Su retrato, sobrio y con ese maletín de médico de otro siglo, es un código de nuestra identidad. Ver su estampa en cualquier rincón del mundo es un reconocimiento: ahí hay un venezolano. Su gran triunfo cultural no fue solo su brillantez —fue un científico de vanguardia que trajo el microscopio a nuestro país—, sino su humildad absoluta. Un sabio que atendía sin cobrar, poniendo el conocimiento al servicio del más necesitado.
Esta vida de servicio desinteresado creó una devoción que la iglesia tardó en oficializar, pero que el pueblo ya había canonizado. La gente no lo reza por el dogma; lo busca por la certeza íntima de que es un intercesor efectivo y cercano. Su culto es una fe práctica, de "promesa": una negociación afectiva donde se ofrece una vela, un sacrificio, a cambio de la salud. Es una relación profunda, muy de nuestro pueblo, de tú a tú con el médico de Dios.
En los tiempos duros, esta figura se agiganta. Para quien ha tenido que migrar, José Gregorio se vuelve un pedazo de Venezuela en el exilio, un consuelo portátil. Invocarlo es invocar la protección de la casa y la resiliencia de nuestra gente. Él encarna esa nobleza que tanto buscamos en el gentilicio: honestidad, dedicación y una fe sencilla, a prueba de todo.

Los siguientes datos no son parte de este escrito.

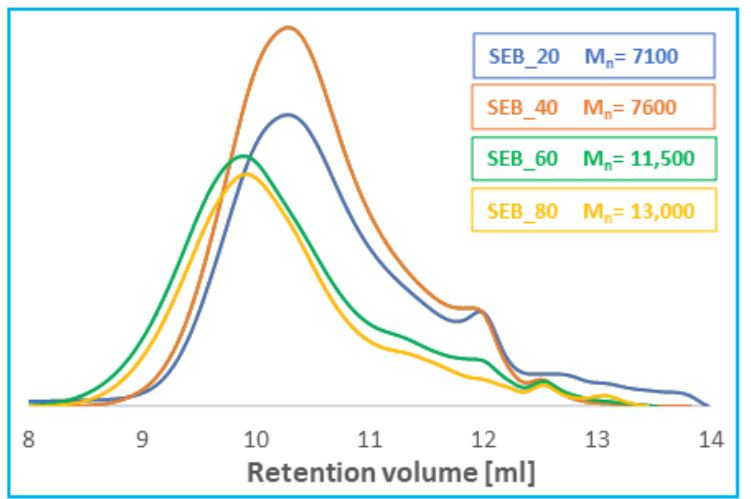
Figure 3. Gel-permeation chromatography (GPC) chromatograms of DBB-SEB polyanhydrides. The thermal properties of the copolymers, such as glass transition temperature (Tg), melting temperature (Tm) and heat of fusion of melting process ( ∆ Hm), were investigated using the DSC method (Table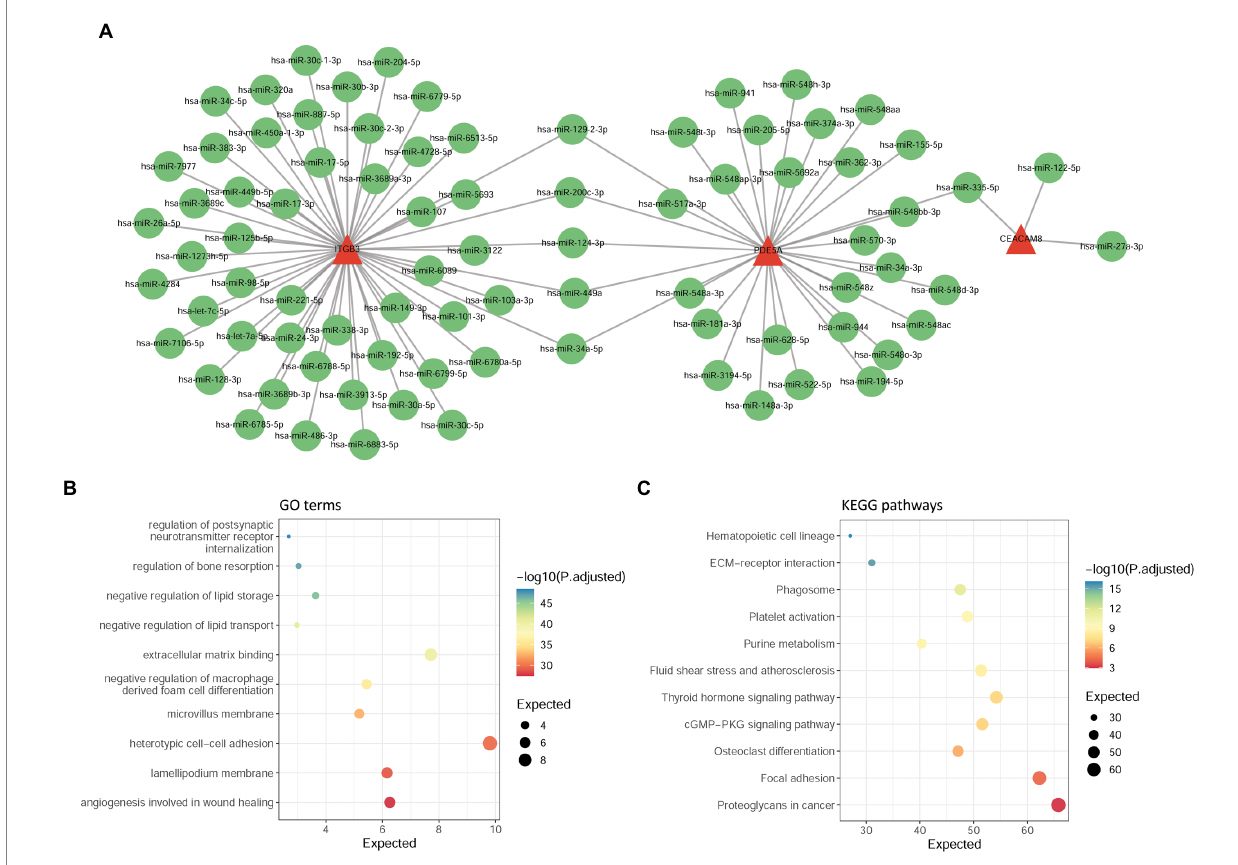
FIGURE 6 Analysis of upstream miRNAs of hub-shared genes. (A) The miRNA-target network constructed by four hub-shared genes and their predicted miRNAs. (B) GO enrichment results for upstream miRNAs of hub shared genes. (C) KEGG pathway enrichment results for upstream miRNAs of hub-shared genes. GO, Gene Ontology; KEGG, Kyoto Encyclopedia of Genes and Genomes.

José Gregorio Hernández no terminó siendo un héroe de guerra o de política; terminó siendo algo más grande: un héroe de lo cotidiano que une a los venezolanos y su legado nos obliga a recordar que la verdadera grandeza se encuentra en el servicio desinteresado. Es la fe que llevamos en los bolsillos, el símbolo vivo de que el mejor talento debe estar siempre con y para el prójimo. Y por eso, su luz no se apaga.